French biologists have found intact mitochondrial DNA molecules in blood plasma in particles the size of entire mitochondria, according to the FASEB Journal. Apparently, these are intact mitochondria, and they, like analogous organelles inside cells, are capable of reactions of the oxygen stage of cellular respiration.
In eukaryotes, DNA is normally contained inside cells and is surrounded by a membrane - nuclear or mitochondrial. If this molecule is in the cytoplasm or in the intercellular space, it is usually a sign of a viral infection or the death and fragmentation of a number of cells. Also, its sources are cancer cells and a number of others.
Usually, freely circulating DNA (as it is called in this case) is of nuclear origin and is associated with histone proteins that protect it from degradation. However, deoxyribonucleic acid from mitochondria can also be found outside of cells. Although in theory it degrades faster, since it is not protected by histones, it can be used as a marker of various diseases from breast cancer to ischemia of the heart muscle. In addition, a 2019 study showed that there is 50,000 times more free mitochondrial DNA in the blood of a healthy person than nuclear DNA.
Now biologists from the University of Montpellier (authors of the last mentioned article), led by Alain R. Thierry, using real-time polymerase chain reaction, estimated the number of free mitochondrial DNA molecules from the blood plasma of healthy people and patients with rectal cancer, as well as the length of its fragments.
In addition, scientists prepared blood samples for electron microscopy to assess the structure and size of particles floating in it. And the presence of mitochondria and their fragments in plasma was checked using a fluorescent dye that binds to mitochondrial proteins. The same was done for human rectal cancer cell cultures.

Left column: free mitochondria stained with a fluorescent dye. Right column: electron micrographs of mitochondria and their fragments from the same preparations. The first line is blood plasma, the second and third lines are rectal cancer cell cultures.
In both patients and healthy people, the average length of mitochondrial DNA fragments in blood plasma was close to that for an intact molecule.

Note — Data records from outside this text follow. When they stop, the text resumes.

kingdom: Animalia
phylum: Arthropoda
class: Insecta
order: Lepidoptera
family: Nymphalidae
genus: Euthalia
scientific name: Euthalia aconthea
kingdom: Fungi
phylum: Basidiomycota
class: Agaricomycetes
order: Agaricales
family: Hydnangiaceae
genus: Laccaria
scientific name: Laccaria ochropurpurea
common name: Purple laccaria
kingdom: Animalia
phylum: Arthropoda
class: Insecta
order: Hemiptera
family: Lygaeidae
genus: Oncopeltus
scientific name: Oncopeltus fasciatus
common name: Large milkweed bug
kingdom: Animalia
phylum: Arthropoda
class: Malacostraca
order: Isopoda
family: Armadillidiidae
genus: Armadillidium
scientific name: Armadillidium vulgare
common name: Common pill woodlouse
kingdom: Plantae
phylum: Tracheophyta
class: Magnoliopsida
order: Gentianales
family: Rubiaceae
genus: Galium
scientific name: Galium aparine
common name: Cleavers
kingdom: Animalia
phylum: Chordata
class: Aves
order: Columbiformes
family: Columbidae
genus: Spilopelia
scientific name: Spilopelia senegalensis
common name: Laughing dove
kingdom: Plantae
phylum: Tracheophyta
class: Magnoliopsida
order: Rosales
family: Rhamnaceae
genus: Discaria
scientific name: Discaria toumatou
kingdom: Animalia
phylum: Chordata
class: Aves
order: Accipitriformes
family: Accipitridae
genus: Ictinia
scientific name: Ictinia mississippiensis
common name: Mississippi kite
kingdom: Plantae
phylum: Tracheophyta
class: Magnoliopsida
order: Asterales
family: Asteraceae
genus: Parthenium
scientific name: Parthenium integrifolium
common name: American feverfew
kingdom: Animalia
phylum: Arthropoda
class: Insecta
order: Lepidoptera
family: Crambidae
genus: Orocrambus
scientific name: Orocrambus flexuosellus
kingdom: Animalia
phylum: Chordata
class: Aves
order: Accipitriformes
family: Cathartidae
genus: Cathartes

Most often, these DNAs were contained within membrane structures with an average diameter of 0.22 micrometers, which corresponds to the size of an entire mitochondrion. When researchers isolated these structures and determined their level of oxygen consumption, it turned out that it is quite large, which means that these organelles are quite capable of cellular respiration reactions.
The study did not test how long free mitochondria can exist in blood plasma. Why they are there in large quantities (from 0.2 to 3.7 million per milliliter of plasma) is not yet clear. The authors suggest that organelles can serve as a means of communication between cells. Perhaps their presence activates inflammation processes, but this does not explain the abundance of free mitochondria in the blood of healthy people.
Although mitochondria play a key role in cell respiration, some organisms can survive without them. Such, for example, are the protozoa from the Monocercomonoides group, which were found in the intestines of a chinchilla by colleagues of the authors of the corresponding article. And if the number of mitochondria is reduced in the culture of senescent cells or mouse liver, they will produce significantly less senescent (indicating aging) proteins.